- Dobiran Location within Iran
- Coordinates: 28°24′18″N 54°11′16″E﻿ / ﻿28.40500°N 54.18778°E
- Country: Iran
- Province: Fars
- County: Zarrin Dasht
- District: Central
- Founded as city: 2005
- Elevation: 1,112 m (3,648 ft)

Population (2016)
- • Total: 13,809
- Time zone: UTC+3:30 (IRST)
- Area code: 071

= Dobiran =

City in Fars province, Iran

Dobiran (دبيران) (Note: Also romanized as Dabiran, Dabīrān, and Dobīrān; also known as Doborān, Dooban, Dowbān, Dowbarān, Dowborān, and Dūborān) (in local dialect: Dobran) is a city in the Central District of Zarrin Dasht County, Fars province, Iran, serving as the administrative center for Dobiran Rural District. (Note: Formerly Dasht-e Khak Rural District) The city is located 270 km from Shiraz, at the intersection of the borders of Darab, Fasa, Jahrom, and Lar counties.

== Demographics ==
=== Population ===
At the time of the 2006 National Census, the city's population was 9,897 in 2,119 households. The following census in 2011 counted 12,682 people in 3,188 households. The 2016 census measured the population of the city as 13,809 people in 3,685 households.

According to the 2016 census, the majority of the population are Arabic speakers and Persians (Arabs: Jabareh tribe, Shir tribe) and (Persians: Darreh Shuri and Lari).

== Etymology ==
The initial core of the formation of Dobiran city dates back to the beginning of the first decade of the 1300s Solar Hijri (1920s), when some nomadic tribal families chose to settle and become sedentary in the Dobran plain, building the first houses in the current location of Dobiran city. Before the formation of Dobran village, Shah Alamdar was the most important settlement in the region. Some nomadic people settled near Imamzadeh Shah Alamdar, 8 km south of current Dobiran, at the foot of Namak Mountain.

The etymology of Dobran varies. Some believe the rich pastures and favorable climate in the plain and surrounding slopes caused livestock to lamb and be sheared twice a year, hence "Dobran." Another narrative attributes it to the seasonal river dividing the area into two sides ("do bar"). Others link it to the Dobran qanat predating the settlement.
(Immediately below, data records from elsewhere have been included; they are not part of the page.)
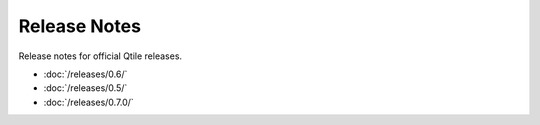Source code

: =============
Release Notes
=============

Release notes for official Qtile releases.

* :doc:`/releases/0.6/`
* :doc:`/releases/0.5/`
* :doc:`/releases/0.7.0/`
The name Dobiran is recent. In July 2005, per Cabinet approval, Dobran village became a city named Dobiran. Earlier, in 1992, the Cabinet renamed Dasht-e Khak Rural District, centered on Dobran, to Dobiran Rural District.

== Natural features ==
The city is at 28°24' N latitude and 54°11' E longitude, at an elevation of 1,170 meters above sea level.

Due to low latitude, subtropical high pressure, and distance from moisture sources, it has a hot, semi-arid climate with average annual rainfall not exceeding 200 mm.

Maximum temperatures reach 45 °C in July and August; minimums drop to -5 °C in early January. Very hot summers and cold, dry winters characterize the climate.

The geological structure relates mainly to the Mesozoic and Cenozoic eras, influenced by the Fars Group (Mishan and Asmari-Jahrom) and Hormuz formations. The salt mine at Namak Mountain near Imamzadeh Shah Alamdar (proven reserves: 800,000 tons), 10 km south, and Dasht-e Khak gypsum mine are the only mineral resources.

== Human features ==
Per the 2016 census, Dobiran (13,809 people) is Zarrin Dasht County's second-largest city after Hajiabad (20,501). Ethnically, it comprises Persian speakers, Arabs (Jabareh tribe, descendants of Jabir ibn Abdullah al-Ansari, a Khamsa tribe), and few Bakhtiari. All were nomads settled during Reza Shah's Pahlavi era. Residents are hardworking, relying on agriculture and livestock despite droughts.

The populace is deeply religious, grandly observing Tasua and Ashura mourning for Imam Hussein and Abbas ibn Ali. During Arba'een, many mourn at Imamzadeh Shah Alamdar.

The city has contributed 30 martyrs to Islam and the revolution.

== Economic and agricultural status ==
Lacking major industry, the economy relies on agriculture, livestock, and trade. Recently, vehicle trading and real estate have grown, gaining regional recognition.

Key crops: barley, wheat, cotton. Water scarcity is critical; wells tap aquifers at ~200 m depth. Droughts and over-extraction have depleted resources, crisis-hit agriculture.

Government counters with earth dams; the Angabineh River dam is a major watershed project.

==Demographics==
===Population===
At the time of the 2006 National Census, the city's population was 9,897 in 2,119 households. The following census in 2011 counted 12,682 people in 3,188 households. The 2016 census measured the population of the city as 13,809 people in 3,685 households.